### Work instruction 1:
Transcribe the canopy lighting thread from "i'd go with" up to and including "to get LEDs.".
### Work instruction 2:
In the canopy lighting thread, which company's CF kits does the poster nodima report having great luck with?
### Work instruction 3:
Write the next part of the canopy lighting thread, picking up after its final post.

### Provided text:
# Canopy retrofit lighting, how long? Buy where?



## TCool774 (Jul 23, 2013)

Hello everyone. So I'm about to get my canopy delivered. My tank is 6'x2'x2'. Canopy will only be 5" high. I want to run just two long T5's or LEDs, how long should the bars be? 48"? That's the longest I've seen. Does anyone know a good online store to buy a retrokit kit? Ebay is not offering much now.


----------



## nodima (Oct 3, 2002)

i'd go with a pair of48" bars and overlap them by 2' in middle of tank. I've had great luck with the CF kits from AH Supply, and they now offer T5 kits. The reflectors are a huge part of the efficiency of lights, and AH Supply reflectors are outstanding.


----------



## TCool774 (Jul 23, 2013)

How hot does it get? There is only a 3"-4" gap between the top of the tank and the canopy where the lights suppose to go. If it gets too hot I'll have no choice but to get LEDs.


----------



## b3w4r3 (Dec 14, 2012)

Beamswork makes a couple 6 foot led lights with a pretty slim profile. Aquatraders has the best prices on them I have seen. Current USA makes a nice led called sattelite plus, but only comes in 4 foot max.


----------



## TCool774 (Jul 23, 2013)

Well not too good news. My canopy is too low. There is like a 2.5" - 3.0" gap between the canopy (inner side of course) and the top of the tank. I think I'm going to go with LEDs since they'll produce less heat vs. T5.

I'll investigate what I need. My main concern is will LEDs cover the whole tank area? I don't want any dark spots. How does it mount?

Got any pics??


----------



## TCool774 (Jul 23, 2013)

Been looking at Beamsworks [link removed]

Will a 48" be enough? I'd get the 72" but it's out of stock...

I would love to see a 72" long tank with 48" LEDs!

### Records supplied:
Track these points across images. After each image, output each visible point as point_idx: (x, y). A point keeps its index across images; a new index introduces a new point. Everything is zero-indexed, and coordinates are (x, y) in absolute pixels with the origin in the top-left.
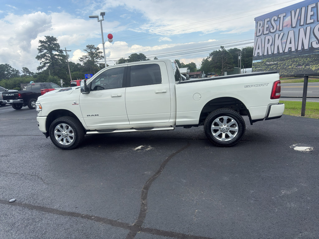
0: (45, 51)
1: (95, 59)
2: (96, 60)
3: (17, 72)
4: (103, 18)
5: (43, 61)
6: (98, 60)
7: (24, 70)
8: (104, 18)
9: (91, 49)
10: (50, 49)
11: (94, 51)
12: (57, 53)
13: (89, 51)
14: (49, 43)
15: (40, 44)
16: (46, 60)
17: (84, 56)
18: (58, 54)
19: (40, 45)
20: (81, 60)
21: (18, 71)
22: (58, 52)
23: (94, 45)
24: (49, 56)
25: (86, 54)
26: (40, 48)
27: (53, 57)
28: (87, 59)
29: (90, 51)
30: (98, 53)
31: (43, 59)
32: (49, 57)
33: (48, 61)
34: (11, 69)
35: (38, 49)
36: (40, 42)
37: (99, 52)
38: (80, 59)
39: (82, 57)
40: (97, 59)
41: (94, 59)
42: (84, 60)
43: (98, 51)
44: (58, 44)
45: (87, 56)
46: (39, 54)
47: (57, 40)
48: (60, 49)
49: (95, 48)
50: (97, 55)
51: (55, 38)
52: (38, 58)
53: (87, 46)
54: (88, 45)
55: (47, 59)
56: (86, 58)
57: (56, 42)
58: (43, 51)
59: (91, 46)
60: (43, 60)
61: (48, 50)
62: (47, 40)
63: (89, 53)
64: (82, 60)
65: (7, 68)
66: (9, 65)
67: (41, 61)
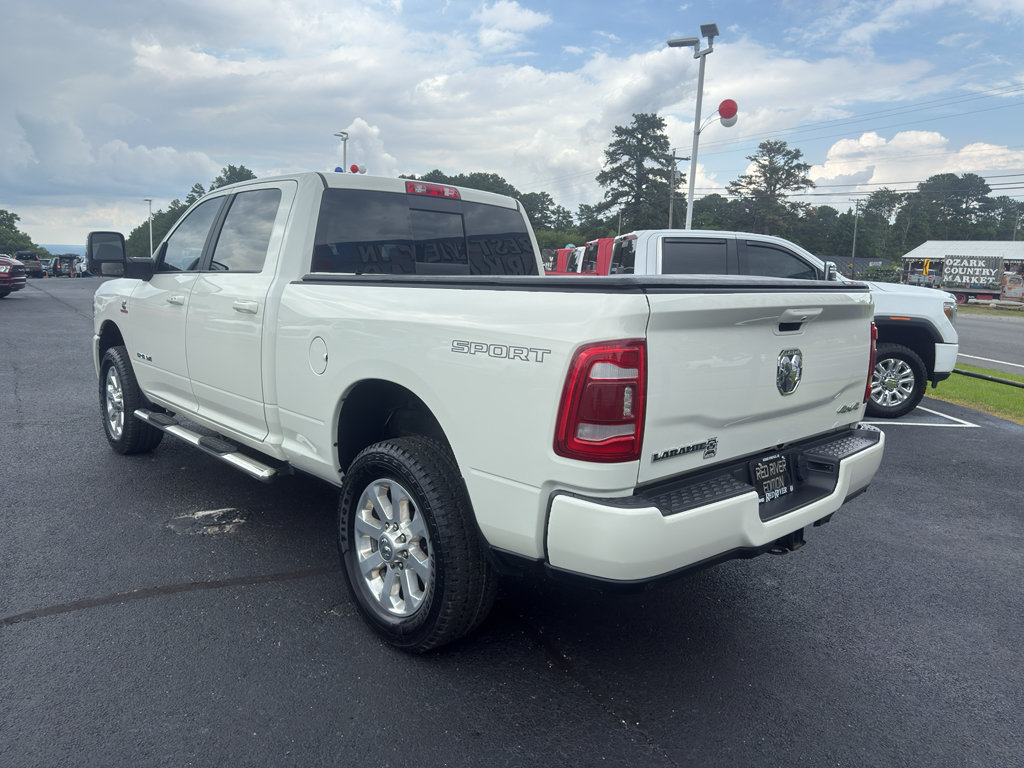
0: (625, 158)
1: (778, 186)
2: (782, 191)
3: (567, 215)
4: (711, 43)
5: (613, 189)
6: (787, 192)
7: (582, 210)
8: (713, 46)
9: (774, 157)
10: (639, 153)
11: (780, 161)
12: (657, 166)
13: (763, 162)
14: (640, 136)
15: (615, 138)
16: (623, 186)
17: (742, 177)
18: (658, 170)
19: (613, 142)
20: (733, 188)
21: (568, 213)
22: (661, 163)
23: (785, 143)
24: (634, 172)
25: (752, 169)
26: (612, 149)
27: (642, 176)
28: (752, 186)
29: (767, 163)
30: (792, 168)
31: (616, 181)
32: (632, 176)
33: (626, 189)
34: (551, 208)
35: (607, 153)
36: (616, 132)
37: (799, 167)
38: (729, 185)
39: (735, 180)
40: (784, 187)
41: (775, 187)
42: (742, 191)
43: (795, 162)
44: (666, 137)
45: (753, 178)
46: (607, 169)
47: (664, 125)
48: (669, 152)
49: (789, 153)
50: (789, 174)
51: (661, 120)
52: (603, 178)
53: (763, 146)
54: (764, 141)
55: (624, 184)
56: (750, 183)
57: (659, 133)
58: (619, 159)
59: (776, 143)
60: (615, 184)
61: (632, 158)
62: (635, 126)
63: (764, 166)
64: (736, 191)
65: (542, 205)
66: (548, 195)
67: (609, 189)
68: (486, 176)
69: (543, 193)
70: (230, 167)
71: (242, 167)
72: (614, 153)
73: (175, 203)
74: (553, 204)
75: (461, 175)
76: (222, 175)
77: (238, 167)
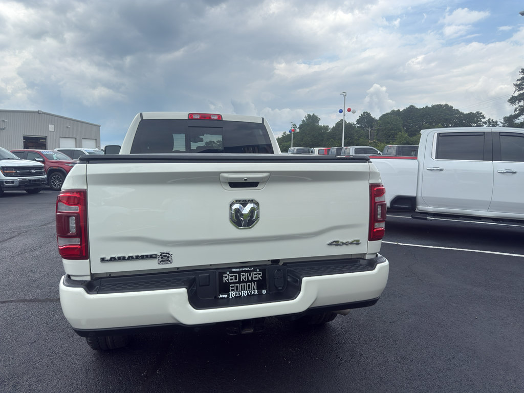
5: (520, 106)
7: (505, 120)
15: (521, 76)
19: (519, 78)
21: (496, 122)
26: (519, 82)
34: (482, 120)
35: (516, 85)
36: (522, 72)
46: (516, 94)
52: (513, 100)
60: (522, 103)
65: (477, 119)
66: (481, 113)
67: (517, 106)
68: (441, 106)
69: (478, 112)
70: (308, 115)
71: (313, 114)
72: (520, 84)
73: (284, 133)
74: (485, 118)
75: (427, 106)
76: (304, 119)
77: (312, 114)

### Answer box 1:
i'd go with a pair of48" bars and overlap them by 2' in middle of tank. I've had great luck with the CF kits from AH Supply, and they now offer T5 kits. The reflectors are a huge part of the efficiency of lights, and AH Supply reflectors are outstanding.


----------



## TCool774 (Jul 23, 2013)

How hot does it get? There is only a 3"-4" gap between the top of the tank and the canopy where the lights suppose to go. If it gets too hot I'll have no choice but to get LEDs.

### Answer box 2:
AH Supply

### Answer box 3:
----------



## TCool774 (Jul 23, 2013)

Well I bought the odyssea T5 72" long fixture with timer, built in fans, and moonlight LEDs. More watts 320w vs. the beamswork where it was at 112w. It was cheaper too, I think it was worth the choice.

The 72" beamswork was out of stock for nearly a month....geez, so I pulled the trigger on the odyssea and what do ya know, it's back in stock now. It's fine, because what if an LED burns out on the beamswork? Then I'm screwed! My OCD will kick in and tell me to fix it. At least with the odyssea I can just replace the fluorescent.

No regrets. Hopefully the odyssea is a good piece.

Does anyone have odyssea T5 lighting?


----------



## Iggy Newcastle (May 15, 2012)

http://www.cichlid-forum.com/phpBB/viewtopic.php?f=6&t=251269


----------



## clhinds78 (Jul 27, 2012)

112W of LED is a A LOT of light. You get way more light per watt with LED than t5. Having said that the Odysea light is a good deal and a very nice light from what I've heard.


----------



## TCool774 (Jul 23, 2013)

I feel that the Odyssea T5's aren't bright enough. Has anyone used any other T5s? The 10,000 especially seems disappointing.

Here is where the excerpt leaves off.